“The capitalist system tells us that there is no solution to the ecological crisis.” We have to question our consumerist mentalities and lifestyle. We have to introduce a new way of life like the first nation”
The Workshop “Youth and the Problem of Ecology” gave an introduction into the role of youth in the struggle for ecology.
Juan Pablo, a delegate of his people in Yukba (a region within the columbian state), currently lives in exile in Paris. He wants to decentralise the discourse of the climate crisis and put an emphasize on the colonial, capitalistic roots of this crisis. He asked us to seriously reflect if the world would be alarmed by climate catastrophe if it would only affect Africa, Abya Yala, and in general the Global South. If it would alarm us, if Europeans wouldn’t have to face the threats of the ecological crisis.

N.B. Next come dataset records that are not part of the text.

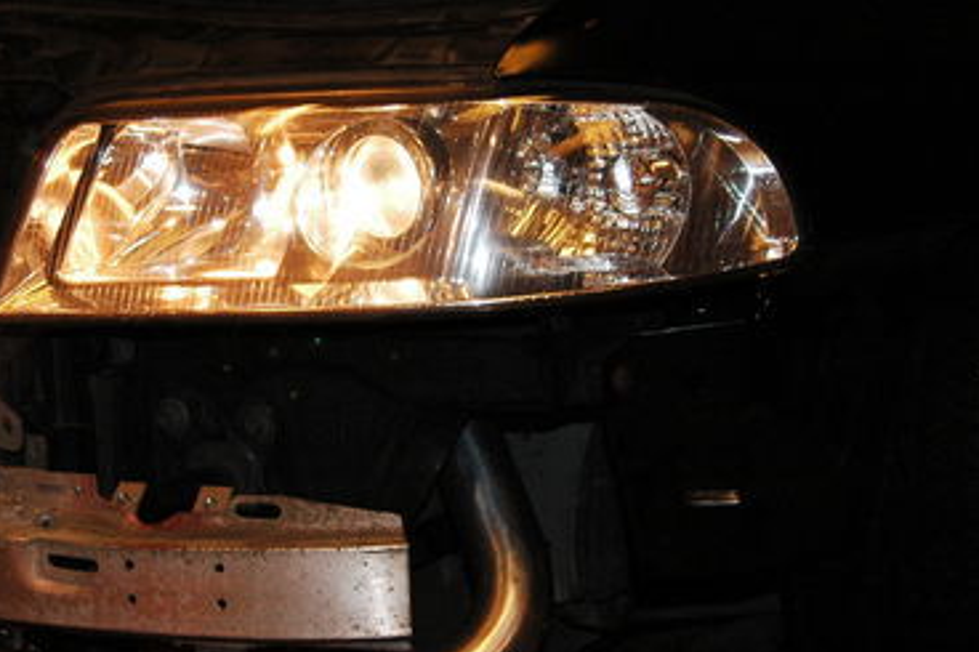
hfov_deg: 27.5
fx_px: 1984
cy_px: 266
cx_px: 287
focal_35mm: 73
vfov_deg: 18.6
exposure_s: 1/250
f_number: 3.5
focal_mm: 28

He critisised the western narrative of climate change, because of its ignorance towards the colonalist exploitation as a driving force behind ecological destruction and the source of europes wealth. He states that the climate crisis is a result of the colonial exploitation of land and life, and the enslavement of people by the capitalist system as workers. He warns us to not fall into the trap to reduce the climate crisis to a discourse around CO2 emission.
“We can only start the revolution if we understand the five thousand years old colonial background of the ecological crisis.”
He fights for a global revolution.
“Revolution does not know borders. The time is now.”
Esther fights with Nantes en Commun against the exploitation of resources in France. She talked about the disconnect the youth in cities have from nature, stressed that despite our seperation, we need to care about land grabbing in the Global South. And that we have to organise ourselves, we should have learned from the history of our climate movements, that simply asking goverments to do something will not work.
Merlan spoke for PEPS (Pour une Ecologie Populaire et Sociale) a collective developing social ecology in France based on the ideology of Bookchin and Öcalan. Merlan: “We can not seperate the social and ecological crisis. They are results of capitalist war”
During the discussion people from different areas of the world described their struggle: two people from the indigenous movement in Brazil told us that colonialism still exists in Brazil as a murderous system, for example through the agricultural industry, and how they are fighting against it.
“Our resistance comes from our ancestors.
Our heritage is endless. Our resistance will never stop.”
They empasized that an anticolonial perspective on the climate crisis is necessary. “When the europeans stole our land the climate crisis started. They destroyed the forest and rivers, stole our land and lives.”
Furthermore, they made us a promise in their native language that we would all continue fighting: “we are 4% of the population in Brazil but protect 90% of the biodiversity in Brazil, so we are the solution. We protect our territory like our life”
A friend from the Kurdish youth movement recommended to read about the analysis of Öcalan regarding the natural life/society. He connected the exploitation of nature and violence against women wich are both based on the opressive mentality of men.
“Activism for people in the global south is not a hobby. It is a question of life or death.”
A comrade from Mali, concluded:
“As youth we want to transform life and our perspective on nature. We are not actors against the destruction of nature. We are the nature and we are defending ourself.” “Until now we have been letting the state decide our life. It’s time to stand up now.”